A travers un communiqué repris par plusieurs médias, l’agence onusienne, basée à Genève, fait savoir que les sept survivants ayant réussi à regagner les côtes libyennes étaient toujours suivis à l’hôpital.
Pour l’heure, onze corps ont été retrouvés par le Croissant-Rouge libyen, selon les mêmes sources.
Selon toujours l’OIM « le nombre de femmes et d’enfants qui migrent de la Corne de l’Afrique vers les pays du Golfe en passant par le Yémen a considérablement augmenté et constitue une source de préoccupation, selon le directeur de l’Organisation internationale pour les migrations (OIM).

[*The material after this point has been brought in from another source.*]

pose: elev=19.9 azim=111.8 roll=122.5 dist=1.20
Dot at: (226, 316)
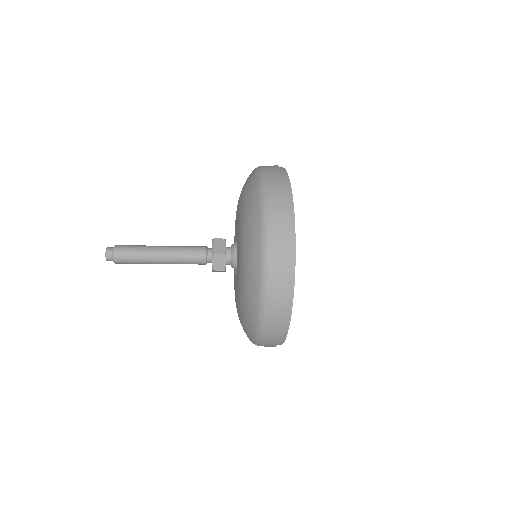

Le voyage périlleux de l’Éthiopie, de la Somalie et de Djibouti à travers le Yémen, appelé la route migratoire de l’Est, a connu une augmentation de 64% au cours de l’année dernière des personnes à la recherche de meilleurs moyens de subsistance, avec un plus grand nombre de femmes avec enfants et d’enfants voyageant seuls, a déclaré le directeur général de l’OIM, Antonio Vitorino, à l’Associated Press. Le changement climatique est l’un des moteurs de cette migration accrue, a-t-il ajouté.
Dans le passé, les femmes et les enfants renonçaient souvent au dangereux voyage à travers le désert, effectué le plus souvent à pied. Auparavant, les hommes laissaient leur famille derrière eux et faisaient le voyage dans l’espoir de trouver du travail et d’envoyer de l’argent à la maison.
« La pression augmente » à mesure que le nombre de migrants s’accroît, a déclaré M. Vitorino, qui était au Kenya pour le lancement d’un appel de 84 millions de dollars visant à aider plus d’un million de migrants empruntant la route du Yémen.